A Paediatric Nurse Specialist at the Tamale Central Hospital in the Northern Region, Ms Feruza Abdulai, has admonished parents and caregivers of children under five years to report symptoms of illnesses including malaria to health facilities early for prompt attention.

She said children under five record high morbidity and mortality cases, hence early detection of signs and symptoms of diseases for appropriate medical care, could help prevent deaths.

Ms Faruza speaking in an interview with Diamond News on the subject of malaria and malnutrition in children said all medical conditions could be managed in time at the health facility especially when reported in the early stages.

Malaria, a disease caused by parasites transmitted to people through the infected female Anopheles mosquitoes. Although it is life-threatening, it is preventable and treatable.

“Unfortunately some of the cases come with severe malaria and they also have other conditions attached such as cerebral malaria, anemia and malnutrition.”

According to the Paediatric Nurse, when the malaria parasite load is very high, some finds ways into the brain causing what is referred to as (Cerebral malaria).

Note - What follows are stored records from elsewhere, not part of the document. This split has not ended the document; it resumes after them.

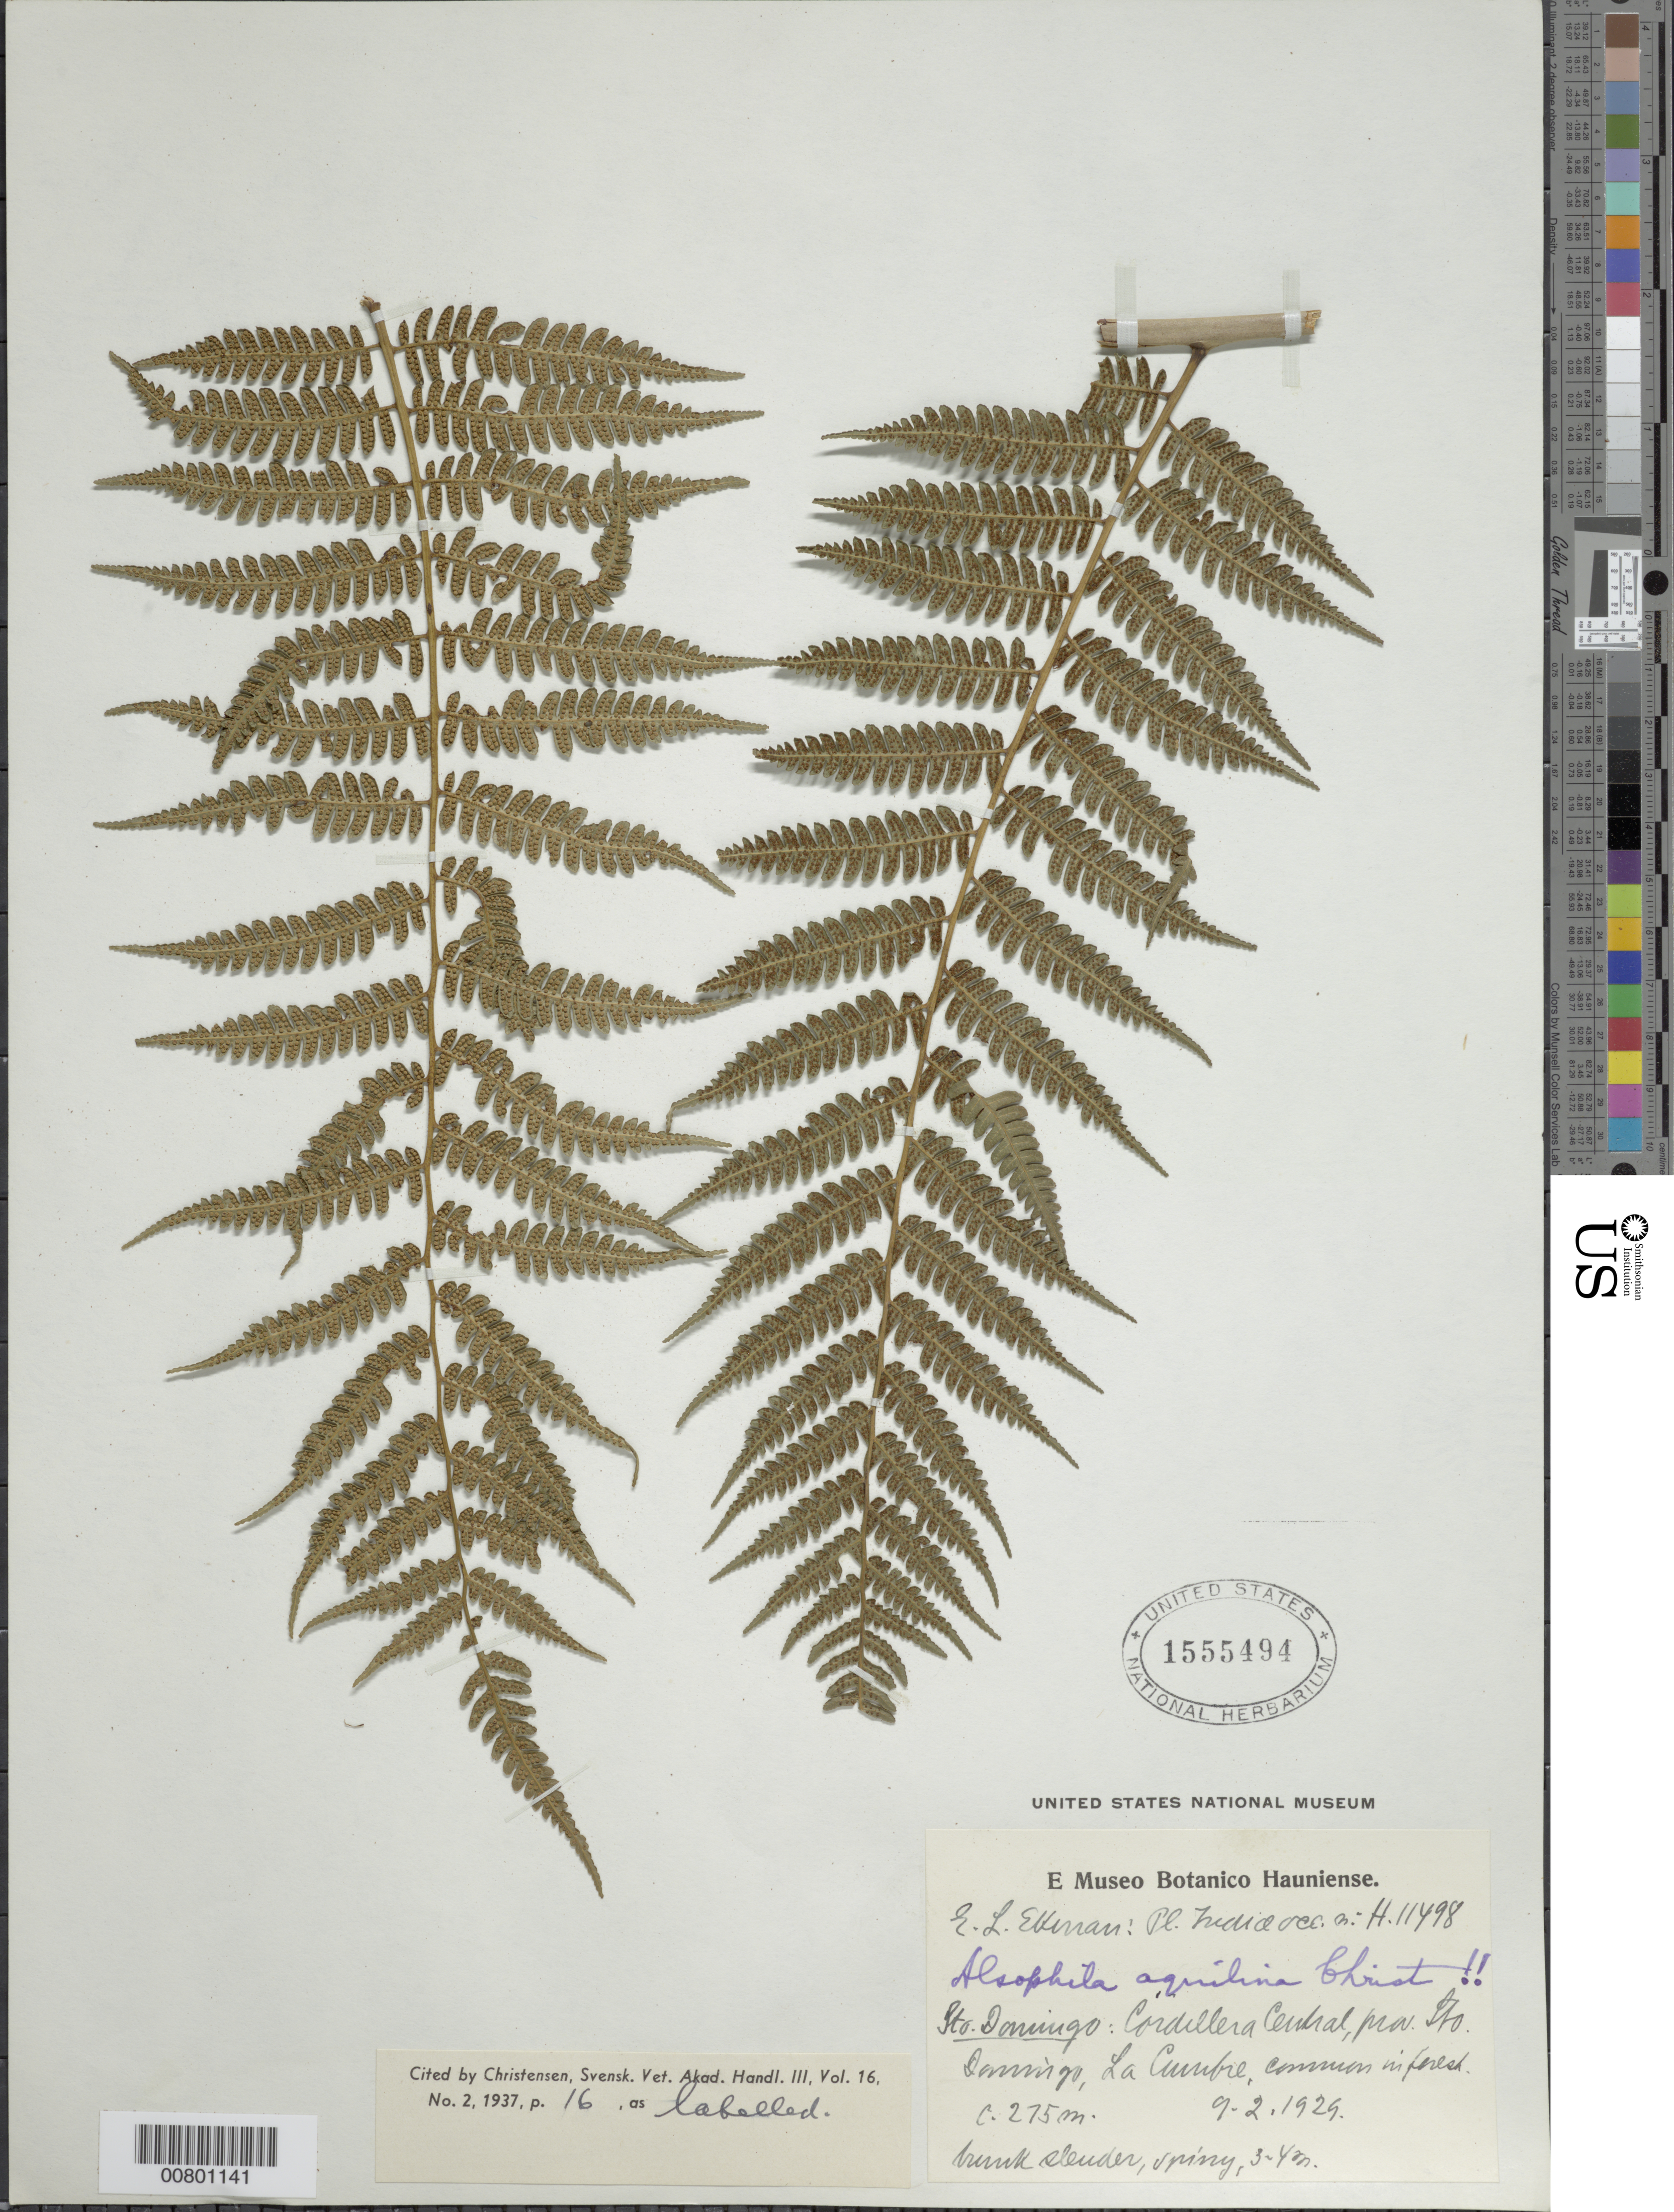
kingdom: Plantae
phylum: Tracheophyta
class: Polypodiopsida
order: Cyatheales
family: Cyatheaceae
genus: Cyathea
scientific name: Cyathea parvula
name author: (Jenman) Domin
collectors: E. L. Ekman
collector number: H 11498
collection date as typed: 09 Feb 1929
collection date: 1929-02-09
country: Dominican Republic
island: Hispaniola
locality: Prov. Santo Domingo, Cordillera Central, La cumbre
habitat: Forest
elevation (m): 275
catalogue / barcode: US 1555494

“When this happens, the child becomes unconscious. It has other neurological signs coming along as a result of the parasite in the brain. It is a serious condition that can result in death. Even those who survive and are managed by us [health professionals] develop comorbidities such as speech difficulties, hearing impairment and some challenges during walking,” she cautioned

Anemia she explained is when the parasite sucks the blood and results in low hemoglobin.  Being malnourished can predispose children to malaria, vice versa.

According to the UN children’s fund UNICEF “Every two minutes, a child under 5 dies of malaria. And children in this bracket are the most vulnerable group to be affected by malaria.

In the WHO African Region, about 65% (274,000) of deaths that occurred in 2019 were in children less than 5 years old.

Sub-Saharan Africa contributed about 24 million fatal cases among children to the global figure. It is sad to note that a greater number of the deaths recorded are said to be preventable and treatable (UNICEF, 2021).

It has also been noted that most beneficiaries of mosquito nets do not use them as prescribed as some prefer to use them for other purposes such as fencing their gardens among others.

In a related development, Nutritionist and Public Health Specialist with the Ghana Health Service, Bono East Regional Directorate, Ms. Joana Yinpaab Duubon, also speaking to Diamond News in an interview, said the WHO has proven that about 45% of deaths among under five year old children are connected to under nutrition and mostly these are found in low and middle income countries.

 “There is a direct interaction between inadequate dietary intake and disease which result in undernutrition.[This means that,] a child who does not eat enough does not build a strong immune system to fight infection and disease thereby making the child prone to infections and diseases and vice versa which results in malnutrition.”

Ms. Duubon stated that when the child’s nutrition level is low the body cannot fight the malaria parasite and especially for children who are inadequately fed with breast milk or food and are malnourished, they are more susceptible to getting infected by malaria due to their lowered immunity.